Trump edges the former vice president by just two points – 48%-46% in an Atlanta Journal-Constitution poll released Thursday, conducted by the University of Georgia’s School of Public and International Affairs from Sept. 27-Oct. 6. A separate poll conducted a week earlier by Quinnipiac University indicated Biden with a 50%-47% edge.

President George W. Bush trounced Democratic nominee Sen. John Kerry by 17 points in Georgia in the 2004 election, but Republican margins have been narrowing since then, and Trump topped Democratic nominee Hillary Clinton by just 5 points in 2016.

“There’s been a demographic change in Georgia,” said M.V. Hood, a political science professor at the University of Georgia and director of the school’s survey research center.

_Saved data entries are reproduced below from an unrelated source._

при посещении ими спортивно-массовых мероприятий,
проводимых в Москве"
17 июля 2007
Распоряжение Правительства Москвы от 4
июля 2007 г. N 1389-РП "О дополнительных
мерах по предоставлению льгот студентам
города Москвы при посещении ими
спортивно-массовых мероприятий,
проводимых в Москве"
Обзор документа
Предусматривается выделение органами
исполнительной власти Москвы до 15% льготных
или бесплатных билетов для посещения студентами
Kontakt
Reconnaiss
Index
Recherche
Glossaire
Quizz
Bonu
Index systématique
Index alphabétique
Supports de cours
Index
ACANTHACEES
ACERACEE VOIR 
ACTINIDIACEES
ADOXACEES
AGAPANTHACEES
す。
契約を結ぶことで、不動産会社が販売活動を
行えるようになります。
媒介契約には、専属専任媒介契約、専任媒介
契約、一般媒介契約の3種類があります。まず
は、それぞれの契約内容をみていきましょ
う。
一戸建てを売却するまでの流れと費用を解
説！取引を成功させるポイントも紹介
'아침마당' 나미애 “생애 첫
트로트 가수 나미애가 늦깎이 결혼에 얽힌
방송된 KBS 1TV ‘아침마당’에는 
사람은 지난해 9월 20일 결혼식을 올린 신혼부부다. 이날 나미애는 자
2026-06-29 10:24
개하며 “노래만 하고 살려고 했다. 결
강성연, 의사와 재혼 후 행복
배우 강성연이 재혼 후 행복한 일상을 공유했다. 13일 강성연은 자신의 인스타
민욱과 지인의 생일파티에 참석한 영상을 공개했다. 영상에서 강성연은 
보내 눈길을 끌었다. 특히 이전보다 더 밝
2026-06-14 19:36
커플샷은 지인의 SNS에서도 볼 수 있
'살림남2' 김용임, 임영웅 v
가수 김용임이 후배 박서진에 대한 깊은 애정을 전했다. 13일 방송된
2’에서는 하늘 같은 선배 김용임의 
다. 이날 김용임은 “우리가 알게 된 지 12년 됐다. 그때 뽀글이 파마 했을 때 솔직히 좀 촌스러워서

But Hood added that another reason for the close contest is plenty of “moderate voters and suburban voters who are turned off by Trump.”

Both presidential campaigns are pouring resources into the state.

Trump’s reelection team has beefed up ad buys in Georgia in recent days. Their move comes a couple of weeks after the Biden campaign took to Georgia's airwaves with commercials.

Hood said the pathway to a Biden victory in the state is to slightly boost turnout by Black voters and “bump up his percentage of support of the White vote.”

Western battlegrounds get top of the ticket treatment

The battleground states of Arizona and Nevada were also firmly in the spotlight the past couple of days.

Biden campaigned in Nevada on Friday – a day after Vice President Mike Pence held a campaign event there. With President Trump sidelined from the campaign trail as he recovers from COVID-19, Pence has temporarily become the top draw for the GOP’s national ticket.


An average of the most recent polls in the state indicate Biden with an upper-single-digit lead over Trump.

President George W. Bush was the last Republican to win the state, 16 years ago. But Trump narrowly lost the state’s 6 electoral votes to Clinton in 2016 by just 2 points – and his campaign has targeted the state since last year in the hope of flipping it from blue to red.

Biden campaigned in Arizona on Thursday, joined by his running mate Sen. Kamala Harris of California. Pence was also stumping in the state on Thursday.


Biden has a mid-single-digit lead in Arizona according to an average of the latest polls.

Republicans have carried the state in every presidential election since 1952 – except for President Clinton’s 1996 victory in the state.

But Trump carried the state by just 3.5 points in 2016 – and both campaigns have poured resources into the state in hopes of winning Arizona’s 11 electoral votes.